Some stories you have to look for. Others can be found simply by paying attention. But once in a while you can find a story like I found while sitting across a broad, round table with a cotton tablecloth that fell like a white cotton waterfall.
I fished a micro-recorder from my jeans, set it on the lazy Susan, and gave it a good shove to overcome first inertia and then friction, to position it where it needed to be.
My estimate was proven to be right on target as the lazy Susan traveled past Buns, then Theresa, and stopped directly in front of Kent Shillings. Kent eye-balled the small recorder, took a deep, head-clearing breath, and then launched into his story to be presented as evidence that even our most laudable virtues can become liabilities when carried to extreme. (Of course, there is a business application for this story and if you are sharp, I won’t have to point it out for you!)
Shillings leaned forward, expecting us to follow his lead and bow carefully to an imagined campfire. And we did. (In addition to being a successful home-builder, Kent is a volunteer firefighter, a well known rattlesnake hunter, and as you are about to discover, a world-class storyteller.) Shillings of Goldthwaite, Texas takes it from here:
“I used to teach shooting sports. And there are two key truths to keeping the sport safe: Use the right equipment and use the equipment right.
Two of my students came from a single parent household and their momma, like most country people, was independent as all get out! Well, one afternoon she happened to look out the window and saw a coon walking toward the house. Not a little funny-faced one but a big, aggressive, probably-weighed-sixty-pounds raccoon.
“Now this woman was one of those slow moving people that you imagine are thinking even slower than they are moving. That’s what you would imagine but at least in this case…you would be wrong. She knew she had to kill the coon before it started terrorizing the farm animals or fighting with the dogs. In the country there is always a gun or two within easy reach, usually a .22 for things such as coons, a shotgun for dusting varmints like snakes, and undoubtedly a handgun or two not far away. She grabbed the .22, fired once, and the coon was no longer.
“Knowing that coons can carry rabies, even a dead coon presents a big problem. Out in the barn she grabbed the first tool she saw, a post hole digger and began the hard work of digging a grave. Shallow was the best she could do since in the craggy landscape of Mills County, Texas, the soil is thin and rocky. The finished product was narrow with straight sides, more shaft than grave.
“Realizing the coon would likely be exhumed by her curious dogs she put away her tool and searched the barn for a can of diesel. The low volatility of diesel makes it the perfect starter fuel for burning hay fields in the spring or lighting giant piles of cleared cedar any day when the weather is wet.
“Unfortunately the diesel cans were all empty. However, there was a can of gasoline. To make certain the coon would be thoroughly incinerated she filled the bottom of the shallow shaft with an inch or two of gas. Fumes lingered in the still, summer air.
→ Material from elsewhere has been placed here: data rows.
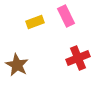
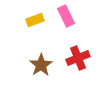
yellow rectangle: moved 2 px up
brown star: moved 24 px right; rotated 10 degrees clockwise
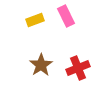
red cross: moved 10 px down
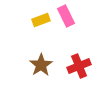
yellow rectangle: moved 6 px right
red cross: moved 1 px right, 2 px up
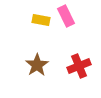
yellow rectangle: rotated 30 degrees clockwise
brown star: moved 4 px left
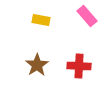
pink rectangle: moved 21 px right; rotated 15 degrees counterclockwise
red cross: rotated 25 degrees clockwise
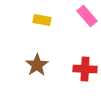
yellow rectangle: moved 1 px right
red cross: moved 6 px right, 3 px down
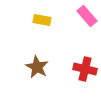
brown star: moved 2 px down; rotated 10 degrees counterclockwise
red cross: rotated 10 degrees clockwise
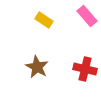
yellow rectangle: moved 2 px right; rotated 24 degrees clockwise
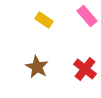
red cross: rotated 25 degrees clockwise
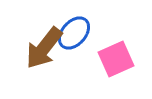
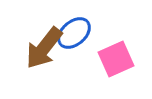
blue ellipse: rotated 8 degrees clockwise
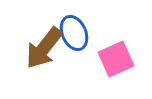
blue ellipse: rotated 72 degrees counterclockwise
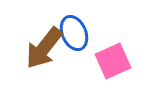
pink square: moved 3 px left, 2 px down
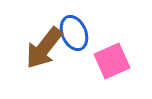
pink square: moved 1 px left
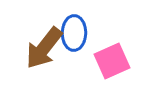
blue ellipse: rotated 24 degrees clockwise
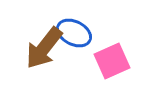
blue ellipse: rotated 64 degrees counterclockwise
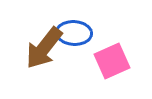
blue ellipse: rotated 24 degrees counterclockwise
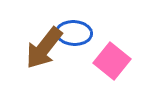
pink square: rotated 27 degrees counterclockwise
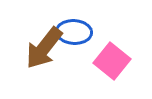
blue ellipse: moved 1 px up
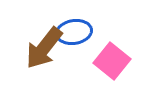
blue ellipse: rotated 12 degrees counterclockwise
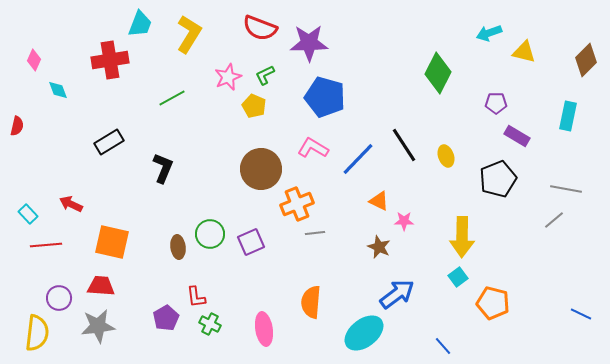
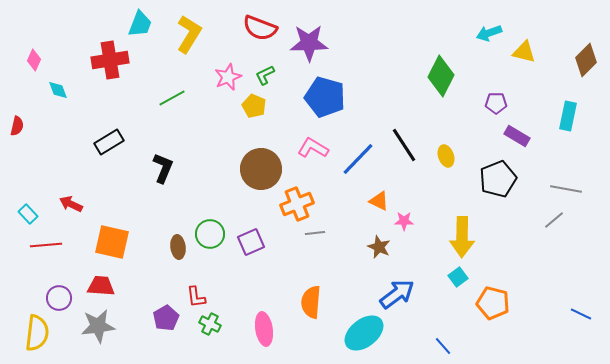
green diamond at (438, 73): moved 3 px right, 3 px down
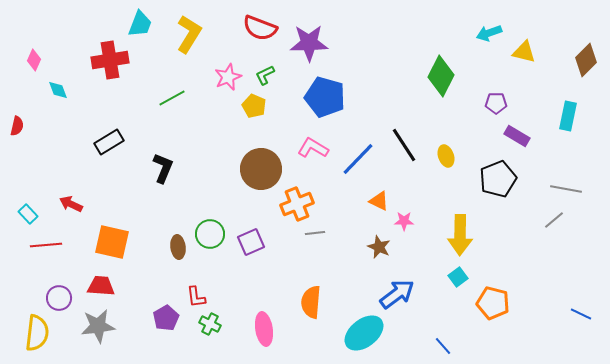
yellow arrow at (462, 237): moved 2 px left, 2 px up
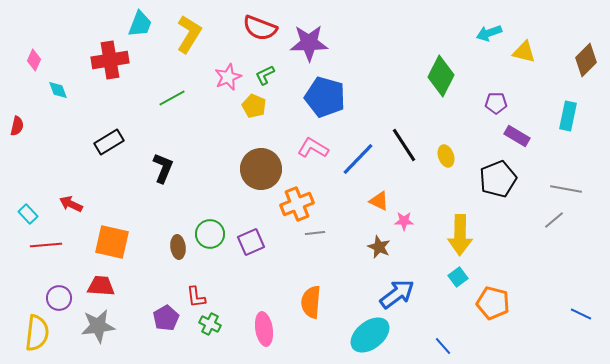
cyan ellipse at (364, 333): moved 6 px right, 2 px down
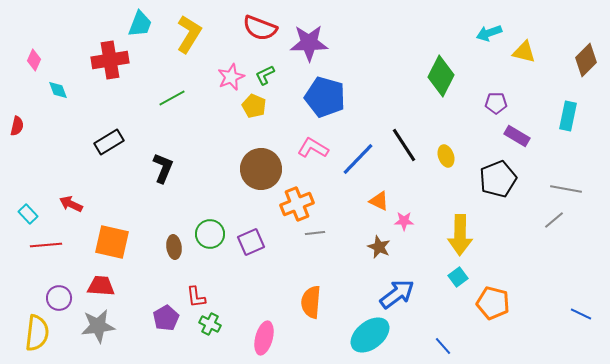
pink star at (228, 77): moved 3 px right
brown ellipse at (178, 247): moved 4 px left
pink ellipse at (264, 329): moved 9 px down; rotated 24 degrees clockwise
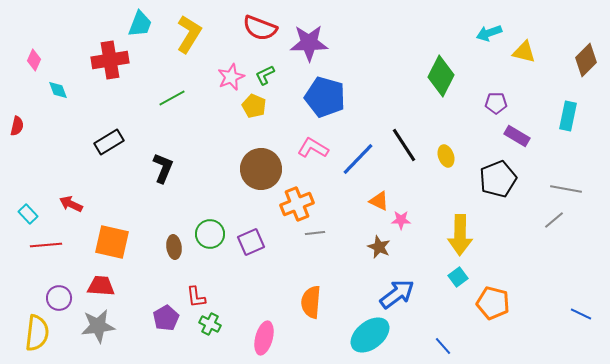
pink star at (404, 221): moved 3 px left, 1 px up
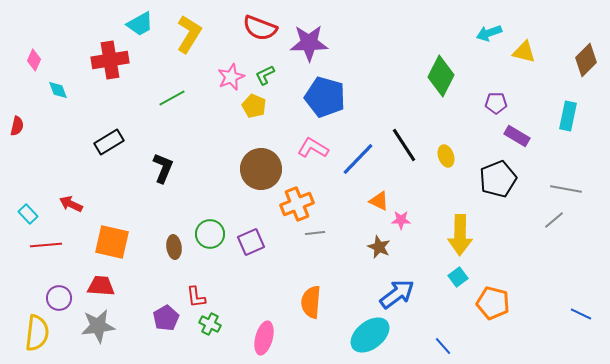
cyan trapezoid at (140, 24): rotated 40 degrees clockwise
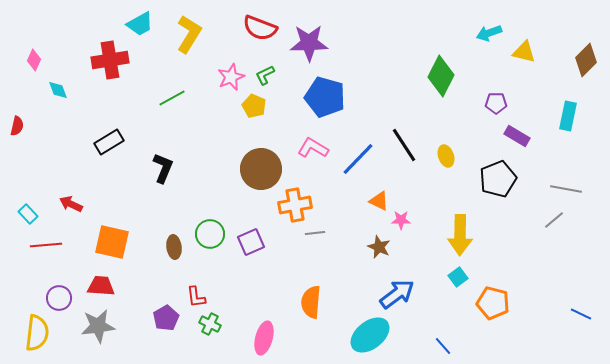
orange cross at (297, 204): moved 2 px left, 1 px down; rotated 12 degrees clockwise
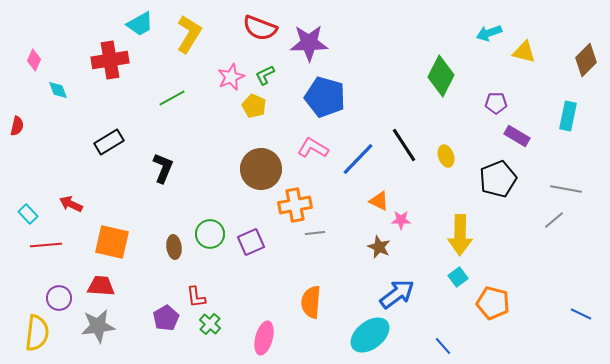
green cross at (210, 324): rotated 15 degrees clockwise
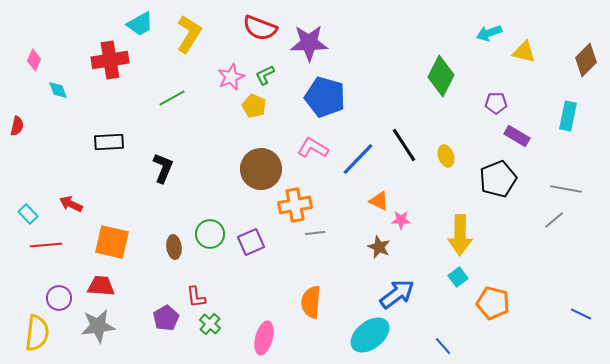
black rectangle at (109, 142): rotated 28 degrees clockwise
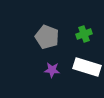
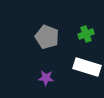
green cross: moved 2 px right
purple star: moved 6 px left, 8 px down
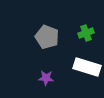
green cross: moved 1 px up
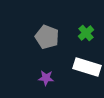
green cross: rotated 21 degrees counterclockwise
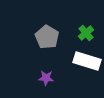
gray pentagon: rotated 10 degrees clockwise
white rectangle: moved 6 px up
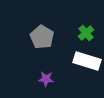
gray pentagon: moved 5 px left
purple star: moved 1 px down
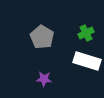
green cross: rotated 14 degrees clockwise
purple star: moved 2 px left
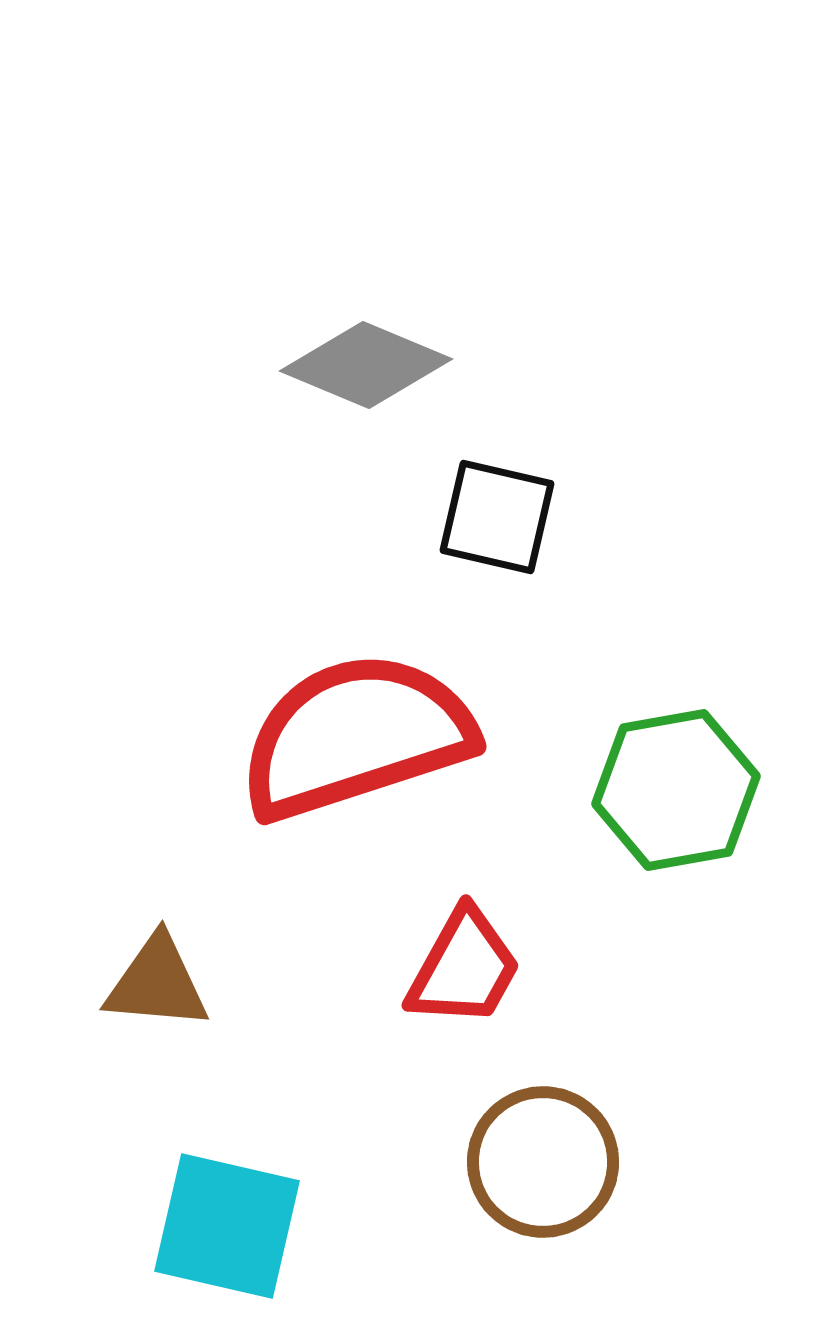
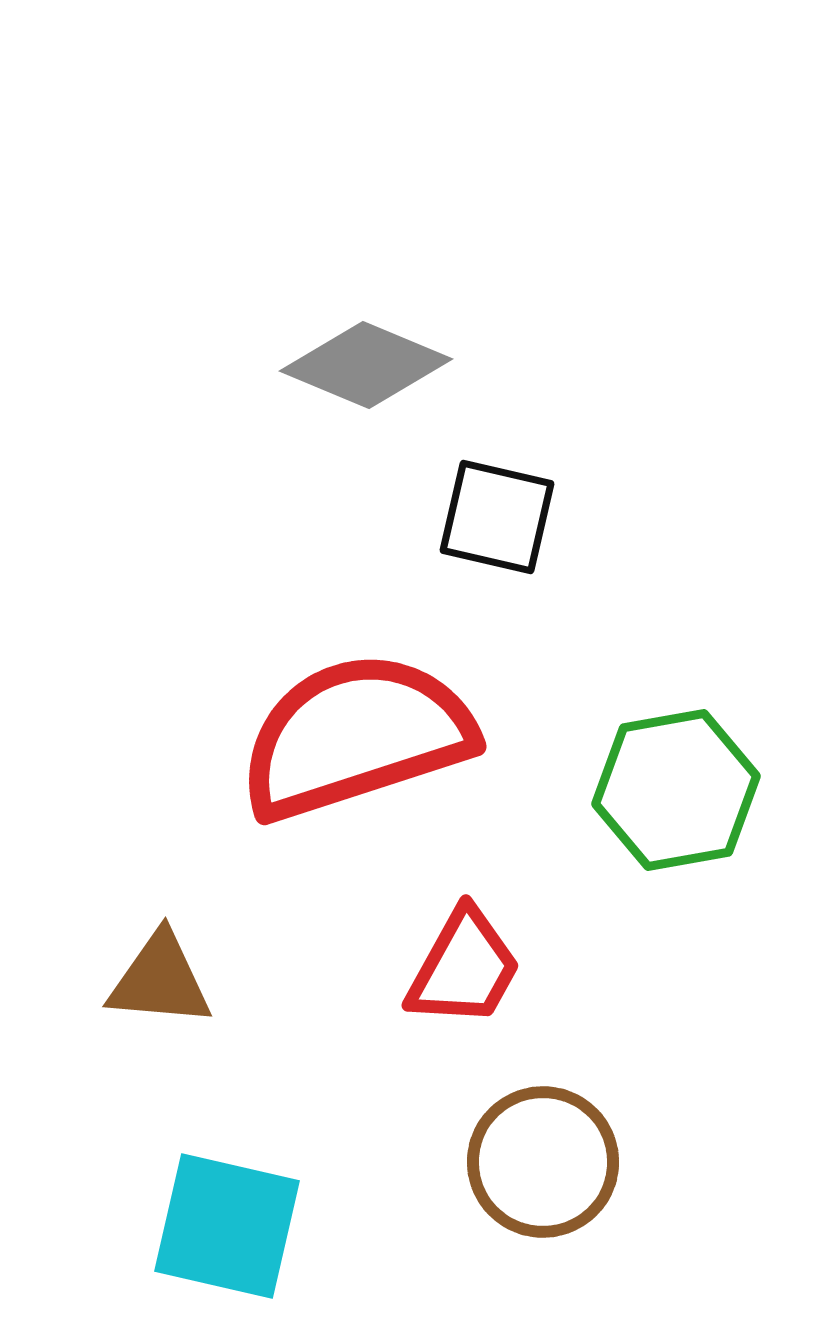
brown triangle: moved 3 px right, 3 px up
Certain that warning labels apply only to ‘the other guy’, she thoroughly soaked the coon and stuffed him feet first into the too-small shaft in preparation for a warm send off to wherever it is that dead coons go.
“It may be true that under normal circumstances dead coons go to coon heaven. But God apparently makes other plans for coons in Texas that have been shot and then soaked in highly volatile fluid. Those coons go someplace special, someplace unexpected. And they go there surprisingly quick!
“She turned her head, struck the match, and tossed it behind her back toward the coon’s waiting corpse. The flaming match never made it into the grave. Instead the gasoline fumes hovering close to the ground ignited with such considerable force that it blew the now flaming corpse skyward. Like a mortar it soared in a high arch marked by a trail of thick, black, oily smoke.
If momma had ever wondered where coons go when they die, she would wonder no more. She followed the flaming ball of fur and suddenly became privy to one of nature’s best kept secrets which I will share with you now: Coon Heaven apparently is — on the roof!”
I won’t tell you about the fire that followed. Use your imagination.
Not using the right ingredients in your customer service can make it blow up!